Ce roman est la réédition en 1996 d'un ouvrage du même titre publié sous le pseudonyme de Kurt Steiner en 1957 dans la collection "Angoisse" du Fleuve Noir. On se souvient que Ruellan écrivit dans les années '50 sous ce pseudo pas mal de livres pour le Fleuve, que ce soit en "Anticipation" ou dans cette collection de romans fantastiques qui eut son heure de gloire et que certains tiennent encore en haute estime. Kurt Steiner signa 22 "Angoisse" entre 1955 et 1960, soit environ le tiers de la production sur ces 5 années. André Caroff, Maurice Limat et surtout Marc Agapit furent ensuite les principaux “pourvoyeurs”. La série s'arrêta en 1974, après une vingtaine d'années d'existence. L'éditeur renouvela l'expérience, avec "Horizons du l'au-delà" (au titre-programme bien caractéristique du fantastique qu'il voulait promouvoir) ; cette collection servit surtout à rééditer des titres de la collection "Angoisse" ; plus récemment, il y eut "Gore" (que Ruellan et son complice de toujours, Topor, essayèrent de sauver de la ruine avec une infinie bonne volonté — et il en fallait !), puis "Panik" (sous-série d' "Anticipation"), "Angoisses" au pluriel, et pour finir "Frayeur" qui acheva sa brève carrière à la fin de l'année dernière. Autant de tentatives vite avortées…

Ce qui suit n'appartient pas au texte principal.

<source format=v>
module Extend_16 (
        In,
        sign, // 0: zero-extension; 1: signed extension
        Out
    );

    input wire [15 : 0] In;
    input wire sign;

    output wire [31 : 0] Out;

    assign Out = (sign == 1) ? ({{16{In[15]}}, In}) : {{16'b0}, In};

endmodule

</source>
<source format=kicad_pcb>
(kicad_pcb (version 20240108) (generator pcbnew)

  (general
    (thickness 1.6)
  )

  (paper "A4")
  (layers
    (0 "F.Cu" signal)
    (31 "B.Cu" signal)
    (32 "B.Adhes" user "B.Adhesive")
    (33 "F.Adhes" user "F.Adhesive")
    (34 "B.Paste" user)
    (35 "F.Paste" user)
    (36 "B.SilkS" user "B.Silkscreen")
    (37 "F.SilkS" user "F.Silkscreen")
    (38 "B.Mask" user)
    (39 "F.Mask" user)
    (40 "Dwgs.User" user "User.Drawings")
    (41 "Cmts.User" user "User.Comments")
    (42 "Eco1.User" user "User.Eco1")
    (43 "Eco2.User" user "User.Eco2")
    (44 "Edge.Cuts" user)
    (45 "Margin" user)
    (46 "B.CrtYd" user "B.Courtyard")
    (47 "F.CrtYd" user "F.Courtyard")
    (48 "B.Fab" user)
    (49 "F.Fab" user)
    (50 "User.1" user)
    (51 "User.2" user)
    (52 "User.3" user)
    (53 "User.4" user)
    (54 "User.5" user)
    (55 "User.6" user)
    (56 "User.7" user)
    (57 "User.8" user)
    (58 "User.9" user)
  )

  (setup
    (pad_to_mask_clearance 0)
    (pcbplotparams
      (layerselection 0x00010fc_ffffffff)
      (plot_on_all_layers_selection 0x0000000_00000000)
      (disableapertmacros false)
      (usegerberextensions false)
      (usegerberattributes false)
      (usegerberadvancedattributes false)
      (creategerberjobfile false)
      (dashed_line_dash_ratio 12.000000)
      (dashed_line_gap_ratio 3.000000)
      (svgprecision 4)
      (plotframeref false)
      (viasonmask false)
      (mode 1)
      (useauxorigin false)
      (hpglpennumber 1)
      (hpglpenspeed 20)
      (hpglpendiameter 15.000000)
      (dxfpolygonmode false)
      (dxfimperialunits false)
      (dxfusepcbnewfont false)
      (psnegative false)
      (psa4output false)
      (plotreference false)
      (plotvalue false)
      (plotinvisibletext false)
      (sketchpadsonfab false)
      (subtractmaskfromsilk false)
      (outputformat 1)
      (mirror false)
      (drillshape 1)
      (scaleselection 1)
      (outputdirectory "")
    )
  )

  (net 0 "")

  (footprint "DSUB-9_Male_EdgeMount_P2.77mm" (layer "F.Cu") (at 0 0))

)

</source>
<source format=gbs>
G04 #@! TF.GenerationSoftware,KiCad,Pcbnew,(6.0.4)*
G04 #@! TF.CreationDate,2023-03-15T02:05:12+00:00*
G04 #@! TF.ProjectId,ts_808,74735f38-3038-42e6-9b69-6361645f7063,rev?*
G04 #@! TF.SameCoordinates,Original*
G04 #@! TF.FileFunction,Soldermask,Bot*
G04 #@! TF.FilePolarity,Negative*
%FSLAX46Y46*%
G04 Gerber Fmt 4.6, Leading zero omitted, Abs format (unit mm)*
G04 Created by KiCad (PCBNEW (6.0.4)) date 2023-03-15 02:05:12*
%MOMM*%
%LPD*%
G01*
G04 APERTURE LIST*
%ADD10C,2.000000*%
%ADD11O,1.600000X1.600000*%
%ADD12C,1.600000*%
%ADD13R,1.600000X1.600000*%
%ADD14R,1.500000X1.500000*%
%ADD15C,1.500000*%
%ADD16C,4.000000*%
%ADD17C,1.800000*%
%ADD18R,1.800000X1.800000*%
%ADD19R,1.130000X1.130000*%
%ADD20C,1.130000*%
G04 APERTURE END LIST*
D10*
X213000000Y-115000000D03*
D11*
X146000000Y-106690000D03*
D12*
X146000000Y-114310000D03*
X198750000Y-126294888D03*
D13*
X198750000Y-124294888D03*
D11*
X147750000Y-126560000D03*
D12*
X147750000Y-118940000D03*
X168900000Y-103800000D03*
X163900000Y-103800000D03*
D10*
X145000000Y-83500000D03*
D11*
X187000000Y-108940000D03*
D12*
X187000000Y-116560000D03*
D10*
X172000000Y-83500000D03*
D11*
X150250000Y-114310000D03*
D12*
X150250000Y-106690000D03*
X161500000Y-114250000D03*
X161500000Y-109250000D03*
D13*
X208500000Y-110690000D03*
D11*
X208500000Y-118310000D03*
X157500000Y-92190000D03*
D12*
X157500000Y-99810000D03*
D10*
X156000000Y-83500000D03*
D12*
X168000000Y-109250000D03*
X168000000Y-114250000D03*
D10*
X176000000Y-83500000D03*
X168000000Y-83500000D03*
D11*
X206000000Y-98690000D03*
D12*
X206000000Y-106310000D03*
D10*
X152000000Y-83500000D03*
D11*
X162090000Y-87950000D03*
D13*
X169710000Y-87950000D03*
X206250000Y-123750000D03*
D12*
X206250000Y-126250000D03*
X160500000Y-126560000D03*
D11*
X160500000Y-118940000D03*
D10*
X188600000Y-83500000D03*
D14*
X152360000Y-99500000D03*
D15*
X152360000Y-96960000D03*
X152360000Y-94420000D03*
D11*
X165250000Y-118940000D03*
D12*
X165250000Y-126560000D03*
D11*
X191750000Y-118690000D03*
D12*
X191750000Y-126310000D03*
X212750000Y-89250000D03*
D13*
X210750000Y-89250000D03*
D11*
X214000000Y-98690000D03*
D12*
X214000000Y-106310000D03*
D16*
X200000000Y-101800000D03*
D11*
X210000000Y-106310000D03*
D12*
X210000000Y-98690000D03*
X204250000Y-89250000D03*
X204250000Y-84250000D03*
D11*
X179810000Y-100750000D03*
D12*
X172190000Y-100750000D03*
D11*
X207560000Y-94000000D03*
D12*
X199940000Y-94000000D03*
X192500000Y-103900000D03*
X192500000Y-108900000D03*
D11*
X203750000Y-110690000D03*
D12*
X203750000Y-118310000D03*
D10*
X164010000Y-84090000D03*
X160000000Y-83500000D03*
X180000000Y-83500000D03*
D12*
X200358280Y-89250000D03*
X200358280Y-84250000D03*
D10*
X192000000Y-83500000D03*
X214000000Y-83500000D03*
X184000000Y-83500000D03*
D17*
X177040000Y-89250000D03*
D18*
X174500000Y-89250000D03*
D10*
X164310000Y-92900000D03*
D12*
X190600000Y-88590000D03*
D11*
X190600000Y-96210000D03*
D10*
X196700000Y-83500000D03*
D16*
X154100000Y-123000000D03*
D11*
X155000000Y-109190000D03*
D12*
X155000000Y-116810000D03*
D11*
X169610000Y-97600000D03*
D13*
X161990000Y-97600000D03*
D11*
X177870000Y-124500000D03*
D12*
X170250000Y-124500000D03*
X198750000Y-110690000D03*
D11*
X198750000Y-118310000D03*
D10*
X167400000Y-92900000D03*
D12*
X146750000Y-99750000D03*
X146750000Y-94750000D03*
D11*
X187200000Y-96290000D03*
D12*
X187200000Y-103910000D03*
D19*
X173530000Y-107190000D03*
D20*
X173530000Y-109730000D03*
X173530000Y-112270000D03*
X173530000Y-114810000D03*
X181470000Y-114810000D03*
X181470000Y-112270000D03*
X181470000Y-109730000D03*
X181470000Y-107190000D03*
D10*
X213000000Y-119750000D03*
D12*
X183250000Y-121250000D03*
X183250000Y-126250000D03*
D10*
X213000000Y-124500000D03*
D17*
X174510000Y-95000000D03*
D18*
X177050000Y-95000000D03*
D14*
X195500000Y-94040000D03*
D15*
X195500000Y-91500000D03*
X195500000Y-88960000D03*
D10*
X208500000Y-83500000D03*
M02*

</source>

À l'heure actuelle, Denoël est donc le seul éditeur à maintenir une collection de poche publiant à la fois des romans fantastiques, des auteurs français, des inédits. Il publie aussi des rééditions, quelquefois (ainsi, un autre "Angoisse" il y a peu de temps, le Reflux de la nuit qu'Andrevon signait Alphonse Brutsche). Le temps de reprendre haleine, ou de donner à la collection un second souffle ? En effet, si les Territoires de l'inquiétude, série d'anthologies périodiques d'Alain Dorémieux publiées dans le cadre de la collection, sont une réussite, on ne peut pas en dire autant de l'ensemble des titres. On est loin quelquefois du concept de hard edge fantasy défini par Scott Baker dans son manifeste du premier volume.

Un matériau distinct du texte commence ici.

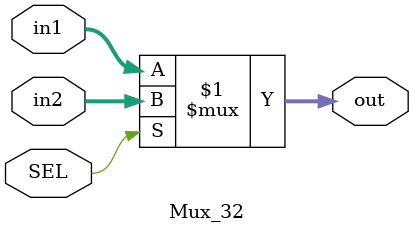
<source format=v>
`timescale 1ns / 1ps


module Mux_32(
    input SEL,
    input [31:0] in1,
    input [31:0] in2,
    output [31:0] out
    );
    assign out = (SEL)? in2 : in1;
endmodule

</source>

Alors, cette réédition s'imposait-elle ? les Pourvoyeurs a déjà été repris en Marabout jadis (sous le nº 490), et même adapté en BD dans Hallucinations, un pocket des éditions Artima/Arédit de Tourcoing. Au dire des connaisseurs, ce n'est pas le meilleur Steiner non plus. Tout au plus donne-t-il une idée assez bonne d'une littérature populaire très marquée par les années '50, avec ses médecins givrés (plus près de Petiot que de Frankenstein) et ses maniaques, ses demeures délabrées, ses revenants… Ici, c'est surtout cet au-delà, omniprésent, qui occupe la place centrale. Grand prix de l'humour noir en 1963 pour son Manuel du savoir-mourir, Ruellan a été très proche des intellectuels et des artistes. Cocteau lui écrivait en 1957 : « C'est une sombre fête que de vous lire ». On ne peut s'empêcher de comparer l'autre monde où l'auteur égare ses personnages avec la splendide réalisation plastique d'Orphée, ses miroirs qu'on traverse, sa “zone” où l'on peine encore à quitter les habitudes des vivants… Il y a cependant beaucoup d'artifice chez Cocteau. C'est presque un lieu-commun d'une certaine littérature d'idées de la même époque dont Ruellan se trouve ici tributaire : déjà Sartre avait imaginé dans Huis-Clos l'enfer dans un salon second empire, il avait réitéré avec Jean Delannoy en tournant les Jeux sont faits, film à thèse manqué mêlant fantômes et vivants dans un monde où le réel côtoie un irréel glacé, abstrait. La mort et l'au-delà sont un thème récurrent du théâtre et du cinéma de ces années-là. À sa manière, Ruellan raconte la même histoire que Cocteau et Sartre, une histoire d'amour sur fond de mort. L'au-delà de Sartre est une métaphore, bien entendu, mais ses fonctionnaires font penser à ceux de Cocteau et de Ruellan. Ils s'ennuient, nous ennuient un peu quelquefois. Les visions laïcisées, voire athées, de l'au-delà qu'on nous sert alors perdent leur raison d'être si elles ne sont pas soutenues par un imaginaire puissant. Steiner devint Ruellan autrement, en s'impliquant dans le seul fantastique qui lui plaise, qu'il pouvait conjuguer avec la raison. La SF lui doit quelques grands livres (et lui décerna un Grand Prix), Tunnel, Mémo, Aux armes d'Ortog, mais aussi un petit chef-d'œuvre dont la trame n'est pas sans rappeler les Pourvoyeurs, les Improbables, qu'on rééditera peut-être un jour.